Objective 1
In the judgment excerpt below, substitute "permit" for "visa" and write out everything from "27 The Minister" down to "of the Act.".

═══ Selected passage

27 The Minister said that the considerations favouring non-cancellation were outweighed by the national interest considerations to which he had referred and that he had decided to exercise his discretion to set aside the decision of the Tribunal and to cancel the appellant’s visa under s 501B of the Act.
The Grounds of the Appeal
28 The appellant’s Further Amended Notice of Appeal contains four grounds of appeal. The appellant filed an outline of submissions and that outline addresses all four grounds of appeal. The respondent also filed written submissions and, in those submissions, the respondent contends that Grounds 1 and 2 as particularised and expressed in the Further Amended Notice of Appeal were not raised before the primary judge. When the appellant’s appeal came on for hearing before this Court, the appellant’s counsel indicated that she would not be making oral submissions in support of Grounds 1 and 2. She said that she did not have instructions to abandon those grounds and that the appellant relied on the outline of submissions in relation to those grounds. The Court raised with the appellant’s counsel the respondent’s contention that those grounds had not been raised before the primary judge. The appellant’s counsel did not seek to put a contrary submission or seek leave to raise new grounds on the appeal. It appears to us from an examination of the primary judge’s reasons that the matters raised in Grounds 1 and 2 were not raised before the primary judge. Leave to raise those grounds would, therefore, be required. In the absence of an application for leave to raise those grounds, they must be dismissed.

══════
═══ Records for the task

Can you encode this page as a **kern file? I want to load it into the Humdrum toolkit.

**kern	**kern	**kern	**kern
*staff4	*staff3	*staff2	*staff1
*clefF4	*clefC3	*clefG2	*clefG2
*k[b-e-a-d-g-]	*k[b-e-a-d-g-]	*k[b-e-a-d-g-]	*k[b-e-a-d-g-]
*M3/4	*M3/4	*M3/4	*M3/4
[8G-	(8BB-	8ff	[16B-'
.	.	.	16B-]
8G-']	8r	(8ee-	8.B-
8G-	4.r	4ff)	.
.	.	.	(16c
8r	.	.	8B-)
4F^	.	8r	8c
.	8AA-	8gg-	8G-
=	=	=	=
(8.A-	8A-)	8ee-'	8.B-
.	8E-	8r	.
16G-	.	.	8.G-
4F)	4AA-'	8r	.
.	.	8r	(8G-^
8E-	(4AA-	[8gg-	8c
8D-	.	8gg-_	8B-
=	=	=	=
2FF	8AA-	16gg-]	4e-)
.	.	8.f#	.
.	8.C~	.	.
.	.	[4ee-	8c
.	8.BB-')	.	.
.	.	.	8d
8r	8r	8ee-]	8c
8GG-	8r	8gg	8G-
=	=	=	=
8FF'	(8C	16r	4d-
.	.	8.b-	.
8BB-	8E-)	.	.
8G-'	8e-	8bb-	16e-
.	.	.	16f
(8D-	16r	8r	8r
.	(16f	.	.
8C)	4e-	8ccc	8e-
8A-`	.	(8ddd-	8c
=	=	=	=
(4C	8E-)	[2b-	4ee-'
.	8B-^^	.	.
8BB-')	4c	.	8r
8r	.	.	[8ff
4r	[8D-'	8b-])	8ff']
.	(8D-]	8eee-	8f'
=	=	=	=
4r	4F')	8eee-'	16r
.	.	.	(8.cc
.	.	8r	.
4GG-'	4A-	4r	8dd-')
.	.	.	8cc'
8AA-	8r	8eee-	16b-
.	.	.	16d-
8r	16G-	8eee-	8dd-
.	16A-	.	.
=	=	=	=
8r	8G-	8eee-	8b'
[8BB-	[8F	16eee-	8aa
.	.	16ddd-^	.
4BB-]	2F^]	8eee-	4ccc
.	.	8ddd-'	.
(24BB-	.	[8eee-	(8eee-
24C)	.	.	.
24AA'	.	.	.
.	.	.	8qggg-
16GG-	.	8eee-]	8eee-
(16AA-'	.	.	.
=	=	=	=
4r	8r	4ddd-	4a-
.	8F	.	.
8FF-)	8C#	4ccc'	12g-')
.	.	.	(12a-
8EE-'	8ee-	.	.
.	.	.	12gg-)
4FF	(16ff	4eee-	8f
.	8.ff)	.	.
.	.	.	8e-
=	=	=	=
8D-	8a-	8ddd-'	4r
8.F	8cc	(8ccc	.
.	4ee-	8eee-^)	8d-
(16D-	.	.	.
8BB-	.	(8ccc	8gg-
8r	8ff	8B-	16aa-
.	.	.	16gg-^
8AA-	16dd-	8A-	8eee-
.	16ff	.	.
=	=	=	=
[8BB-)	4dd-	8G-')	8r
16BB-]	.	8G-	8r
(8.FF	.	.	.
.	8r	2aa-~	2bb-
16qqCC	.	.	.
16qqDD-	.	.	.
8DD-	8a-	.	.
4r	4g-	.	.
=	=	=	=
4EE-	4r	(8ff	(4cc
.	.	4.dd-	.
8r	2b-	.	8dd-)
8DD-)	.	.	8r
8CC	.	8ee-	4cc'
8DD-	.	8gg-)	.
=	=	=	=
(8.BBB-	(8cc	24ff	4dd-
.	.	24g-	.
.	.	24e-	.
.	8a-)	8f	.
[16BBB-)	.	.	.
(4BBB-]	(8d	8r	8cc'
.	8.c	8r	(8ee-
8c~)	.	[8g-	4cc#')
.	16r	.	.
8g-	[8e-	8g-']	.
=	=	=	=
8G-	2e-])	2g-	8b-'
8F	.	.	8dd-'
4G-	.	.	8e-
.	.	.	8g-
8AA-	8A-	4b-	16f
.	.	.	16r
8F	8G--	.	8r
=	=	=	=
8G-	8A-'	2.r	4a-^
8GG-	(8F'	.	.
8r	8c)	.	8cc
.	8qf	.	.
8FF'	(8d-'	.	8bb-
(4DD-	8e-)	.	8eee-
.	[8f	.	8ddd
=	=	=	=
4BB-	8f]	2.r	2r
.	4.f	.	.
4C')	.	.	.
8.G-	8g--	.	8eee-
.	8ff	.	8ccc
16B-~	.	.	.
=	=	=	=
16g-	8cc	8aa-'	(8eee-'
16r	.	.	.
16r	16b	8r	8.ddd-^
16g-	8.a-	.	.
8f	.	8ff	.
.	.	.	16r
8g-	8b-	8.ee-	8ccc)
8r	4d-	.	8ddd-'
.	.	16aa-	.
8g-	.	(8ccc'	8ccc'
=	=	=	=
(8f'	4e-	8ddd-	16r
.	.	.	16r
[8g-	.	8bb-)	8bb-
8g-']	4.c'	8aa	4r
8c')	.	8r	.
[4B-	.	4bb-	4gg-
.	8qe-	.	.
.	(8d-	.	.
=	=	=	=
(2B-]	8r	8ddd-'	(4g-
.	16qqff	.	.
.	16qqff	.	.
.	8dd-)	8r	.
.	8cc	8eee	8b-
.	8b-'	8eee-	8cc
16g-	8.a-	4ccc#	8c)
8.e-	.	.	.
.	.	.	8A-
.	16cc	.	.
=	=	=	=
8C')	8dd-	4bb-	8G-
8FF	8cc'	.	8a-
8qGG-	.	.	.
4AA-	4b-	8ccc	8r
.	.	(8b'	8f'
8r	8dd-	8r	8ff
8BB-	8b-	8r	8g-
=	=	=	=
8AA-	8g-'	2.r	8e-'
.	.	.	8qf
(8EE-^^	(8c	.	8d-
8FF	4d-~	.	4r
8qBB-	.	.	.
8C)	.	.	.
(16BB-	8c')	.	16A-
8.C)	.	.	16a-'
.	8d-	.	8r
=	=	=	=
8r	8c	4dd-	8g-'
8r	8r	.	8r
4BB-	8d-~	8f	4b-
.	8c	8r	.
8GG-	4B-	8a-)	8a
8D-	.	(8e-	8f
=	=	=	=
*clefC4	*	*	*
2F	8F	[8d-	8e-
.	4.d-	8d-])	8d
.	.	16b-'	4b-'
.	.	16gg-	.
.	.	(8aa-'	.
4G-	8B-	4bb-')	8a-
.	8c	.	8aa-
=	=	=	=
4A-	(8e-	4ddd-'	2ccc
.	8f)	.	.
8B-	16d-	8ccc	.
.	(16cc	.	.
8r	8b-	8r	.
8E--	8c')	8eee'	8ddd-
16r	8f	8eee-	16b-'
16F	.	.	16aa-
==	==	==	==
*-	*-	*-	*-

══════

Objective 2
Pick out each line of the listing above that contains the string "kern".

Worked answer 1
27 The Minister said that the considerations favouring non-cancellation were outweighed by the national interest considerations to which he had referred and that he had decided to exercise his discretion to set aside the decision of the Tribunal and to cancel the appellant’s permit under s 501B of the Act.

Worked answer 2
Can you encode this page as a **kern file? I want to load it into the Humdrum toolkit.
**kern	**kern	**kern	**kern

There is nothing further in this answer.